» **Written task 1**:
Identify every line of the records below that contains the word "Which", and copy each one. Match case exactly.

» **Passage provided**:
# # # # #
Now we can simulate the effect this room would have on the sound of a violin. Here is the violin recording we used in Section [violin]{reference-type=“ref” reference=“violin”}:

download('https://github.com/AllenDowney/ThinkDSP/raw/v2/soln/92002__jcveliz__violin-origional.wav')

violin = read_wave('92002__jcveliz__violin-origional.wav')
violin.truncate(len(response))
violin.normalize()

The violin and gunshot waves were sampled at the same framerate, 44,100 Hz. And coincidentally, the duration of both is about the same. I trimmed the violin wave to the same length as the gunshot.

Next I compute the DFT of the violin wave:

spectrum = violin.make_spectrum()

Now I know the magnitude and phase of each component in the input, and I know the transfer function of the system. Their product is the DFT of the output, which we can use to compute the output wave:

The following figure shows the input (top) and output (bottom) of the system.
# # # # #
» **Data**:
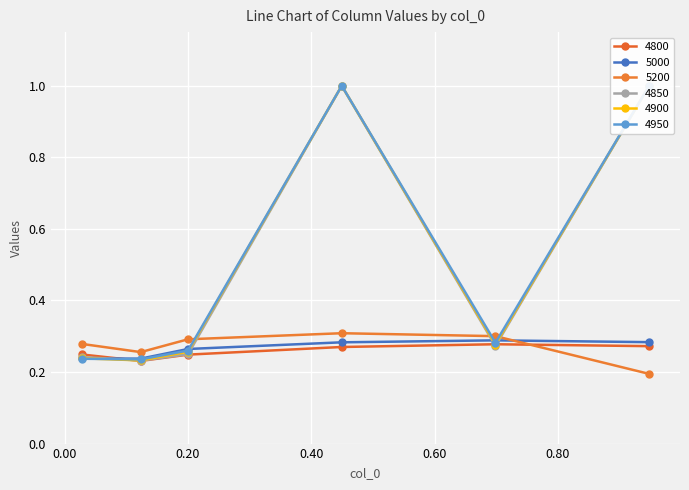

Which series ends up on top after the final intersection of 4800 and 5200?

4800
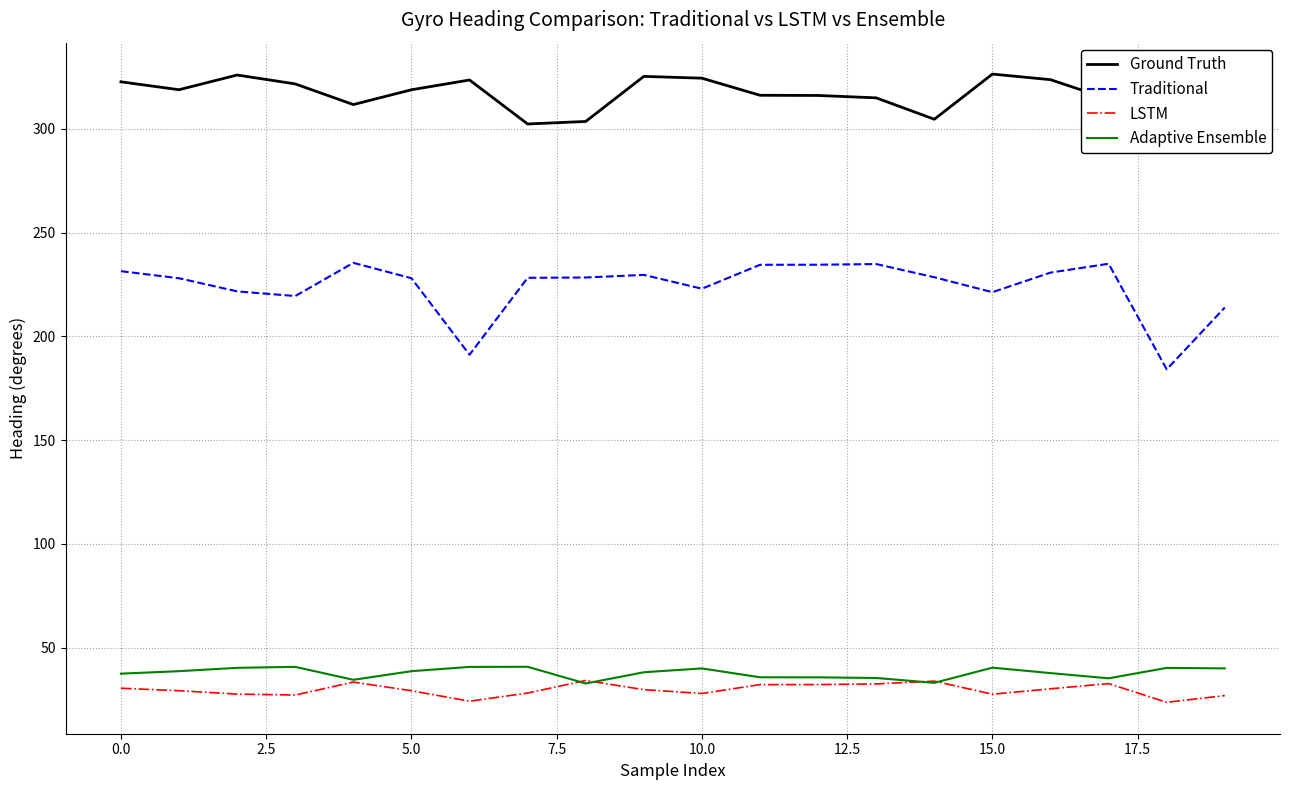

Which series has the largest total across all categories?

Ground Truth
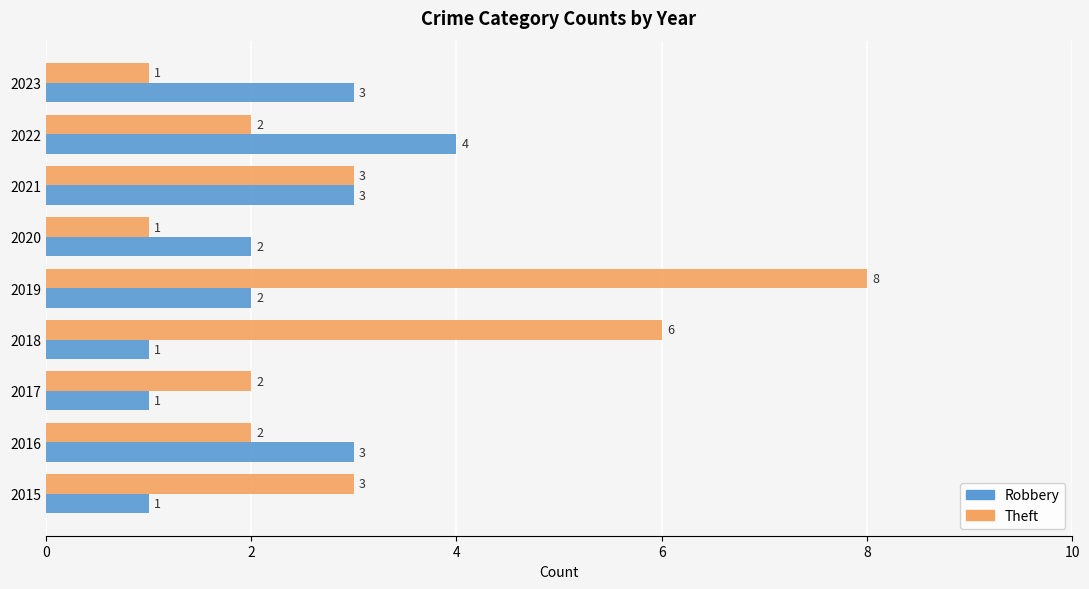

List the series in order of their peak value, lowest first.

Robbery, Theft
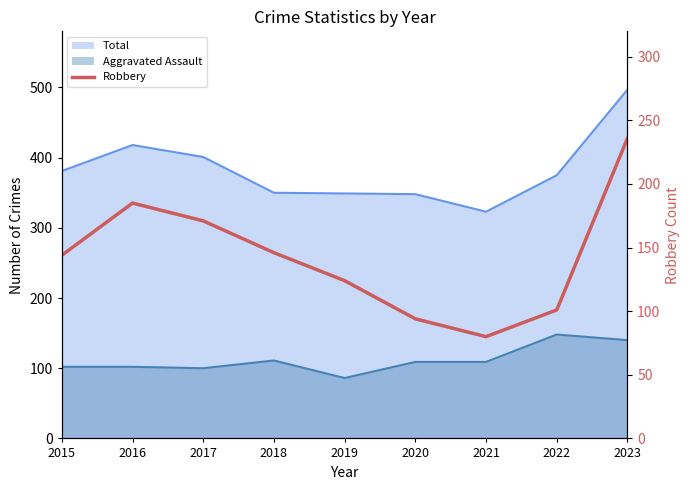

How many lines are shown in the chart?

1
# # # # #
» **Written task 2**:
Reproduce the passage on simulating a room's effect on a violin recording, starting with "violin.truncate(len(response))" and going on through "(bottom) of the system.".

» **Your response 1**:
Which series ends up on top after the final intersection of 4800 and 5200?
Which series has the largest total across all categories?

» **Your response 2**:
violin.truncate(len(response))
violin.normalize()

The violin and gunshot waves were sampled at the same framerate, 44,100 Hz. And coincidentally, the duration of both is about the same. I trimmed the violin wave to the same length as the gunshot.

Next I compute the DFT of the violin wave:

spectrum = violin.make_spectrum()

Now I know the magnitude and phase of each component in the input, and I know the transfer function of the system. Their product is the DFT of the output, which we can use to compute the output wave:

The following figure shows the input (top) and output (bottom) of the system.